**Document extract:**
* BEGIN *

We also dropped A Capella music from the dataset because the genre had too many data inconsistencies and bad observations.
Once we had clean data, we added an artist frequency column in order to track how many songs each artist in the dataframe appears in. This would allow us to do things like remove “one-hit-wonders” and compare the number of times that an artist appeared.
We also created a new dataframe called Song_Data_Frame_Merged where we merged our original dataframe with another Spotify CSV that includes dates. Since the date one doesn’t include genre, while our original one does, inner merging the two dataframes gives us the best of both worlds.
In this dataframe, we also created a decade column so it would be easy to access songs based on the decade they appeared in, rather than only the specific year. This was done using a lambda function and some string manipulation.
We began our data exploration by making a few plots where decade is the independent variable. Below we made a plot of popularity vs decade. As we can see, there seems to be a trend where the more modern the music is, the more popular it is right now.
#Grouping the data into groups of the same decade and calculating each group's average values
Decade_Groups = Song_Data_Frame_Merged.groupby(by = 'decade', as_index = False).mean().sort_values(by = 'year')
Decade_Groups.plot(kind='scatter',x='decade',y='popularity', s = 50,
color='blue', figsize=(10, 7), title = 'Popularity vs Decade ')
Next, we will plot danceability vs decade in order to see how one of our attributes correlates with the popularity trend we see above. As we can see from the graph below, there does seem to be some correlation between popularity and danceability, as both increase over time. Although there are some outliers (1920s and 1930s), the rest of the data appears to be very close to what is observed in the graph above.
Decade_Groups.plot(kind='scatter',x='decade',y='danceability', s = 50,
color='purple', figsize=(10, 7), title = 'Danceability vs Decade')
In this next graph, we attempt to do the same thing as we did above, but with energy instead of danceability. As can be seen with the graph below, energy also follows a similar trend to decade and danceability. As the decades progress, the average energy for that decade seems to also increase. Can this mean that certain attributes correlate with popularity?
Decade_Groups.plot(kind='scatter',x='decade',y='energy', s = 50,
color='green', figsize=(10, 7), title = 'Energy vs Decade')
Another interesting trend to look at is which genre from each time period is the most popular right now. To accomplish this, we simply iterate through the different decades and isolate the songs in each one. Using this new subset of data, we then group by the genre of music and find the average popularity of each genre. Finally, we can take the most popular entry from this subset to get the currently most popular genre of music from that decade. We can add this to our final dataframe.
Decade_df = pd.DataFrame()
#looping through the different decades
for decade in Song_Data_Frame_Merged['decade'].unique():
#Creating a temporary dataframe to store songs of the current decade only
df = Song_Data_Frame_Merged[Song_Data_Frame_Merged['decade'] == decade]
#Grouping the songs in the current decade by genre and calculating the mean values for each genre within the decade
df = df.groupby(by = 'genre', as_index = False).mean().sort_values(by = 'popularity', ascending = False)

* END *

Extracted data entries:
* BEGIN *

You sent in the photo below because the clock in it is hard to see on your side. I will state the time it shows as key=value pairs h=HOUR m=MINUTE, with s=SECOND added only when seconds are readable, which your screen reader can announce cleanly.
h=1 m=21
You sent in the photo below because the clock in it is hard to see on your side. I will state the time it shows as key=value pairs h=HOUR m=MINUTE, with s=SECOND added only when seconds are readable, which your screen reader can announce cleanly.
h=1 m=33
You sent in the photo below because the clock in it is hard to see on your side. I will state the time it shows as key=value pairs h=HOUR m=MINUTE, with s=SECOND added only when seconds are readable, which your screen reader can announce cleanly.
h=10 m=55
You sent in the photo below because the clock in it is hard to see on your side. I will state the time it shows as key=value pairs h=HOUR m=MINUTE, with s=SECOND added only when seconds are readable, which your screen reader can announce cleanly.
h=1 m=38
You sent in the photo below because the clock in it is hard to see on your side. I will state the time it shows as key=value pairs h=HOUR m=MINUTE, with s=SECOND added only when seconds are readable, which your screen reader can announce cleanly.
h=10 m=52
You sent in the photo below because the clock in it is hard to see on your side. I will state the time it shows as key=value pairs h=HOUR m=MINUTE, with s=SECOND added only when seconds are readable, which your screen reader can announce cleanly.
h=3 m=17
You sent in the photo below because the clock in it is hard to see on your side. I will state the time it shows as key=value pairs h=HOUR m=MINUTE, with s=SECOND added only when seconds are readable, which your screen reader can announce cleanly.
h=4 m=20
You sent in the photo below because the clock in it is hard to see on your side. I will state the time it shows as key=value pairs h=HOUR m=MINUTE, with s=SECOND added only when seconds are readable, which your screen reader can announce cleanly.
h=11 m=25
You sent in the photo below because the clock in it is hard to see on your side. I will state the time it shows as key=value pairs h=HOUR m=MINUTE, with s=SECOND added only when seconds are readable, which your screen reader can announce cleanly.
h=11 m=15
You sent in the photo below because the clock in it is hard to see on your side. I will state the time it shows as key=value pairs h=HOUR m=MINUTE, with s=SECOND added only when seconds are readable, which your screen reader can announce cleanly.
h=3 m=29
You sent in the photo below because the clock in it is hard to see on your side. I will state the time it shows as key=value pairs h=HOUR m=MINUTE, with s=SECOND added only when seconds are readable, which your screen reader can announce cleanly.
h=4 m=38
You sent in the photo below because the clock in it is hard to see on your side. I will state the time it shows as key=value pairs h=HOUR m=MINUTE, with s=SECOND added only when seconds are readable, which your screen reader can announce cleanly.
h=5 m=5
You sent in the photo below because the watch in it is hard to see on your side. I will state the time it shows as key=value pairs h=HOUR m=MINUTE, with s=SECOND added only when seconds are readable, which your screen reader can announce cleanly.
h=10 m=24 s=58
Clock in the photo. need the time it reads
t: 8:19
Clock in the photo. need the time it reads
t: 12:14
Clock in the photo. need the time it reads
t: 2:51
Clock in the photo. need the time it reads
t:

* END *

**Complete the following:**
• 1. Extract verbatim from the Spotify data analysis the passage that opens with the words containing "We also created a new" and closes with "is right now.".
• 2. Continue the Spotify data analysis from the point at which it stops.
These records are separate material and have no connection to the Spotify data analysis.

**Answers for the exercise:**
• 1.
We also created a new dataframe called Song_Data_Frame_Merged where we merged our original dataframe with another Spotify CSV that includes dates. Since the date one doesn’t include genre, while our original one does, inner merging the two dataframes gives us the best of both worlds.
In this dataframe, we also created a decade column so it would be easy to access songs based on the decade they appeared in, rather than only the specific year. This was done using a lambda function and some string manipulation.
We began our data exploration by making a few plots where decade is the independent variable. Below we made a plot of popularity vs decade. As we can see, there seems to be a trend where the more modern the music is, the more popular it is right now.

• 2.
#Extracting the most popular row (genre) from the grouped df
Decade_df = Decade_df.append(df.iloc[0])
#Adding back the decade column that was lost in the process above
Decade_df['decade'] = Decade_df['year'].apply(lambda x: str(x)[2] + '0s' if x/10 < 200 else "20" + str(x)[2] + '0s')
Decade_df.sort_values(by = 'year')[['decade', 'genre', 'popularity']]
From the above chart, we can see that the most popular genre per decade right now seems to be Pop. However, from the 1920s to 1950s, other genres are dominant in popularity. Also, from the average popularities listed, we can see that earlier decades of music tend to be less popular now.
Intuitively, to see what attribute best predicts popularity, we will look at the popularity row of the correlation table. As can be seen in the popularity row, none of the attributes have a strong or even moderate correlation with popularity.
Song_Data_Frame.corr(method = 'spearman')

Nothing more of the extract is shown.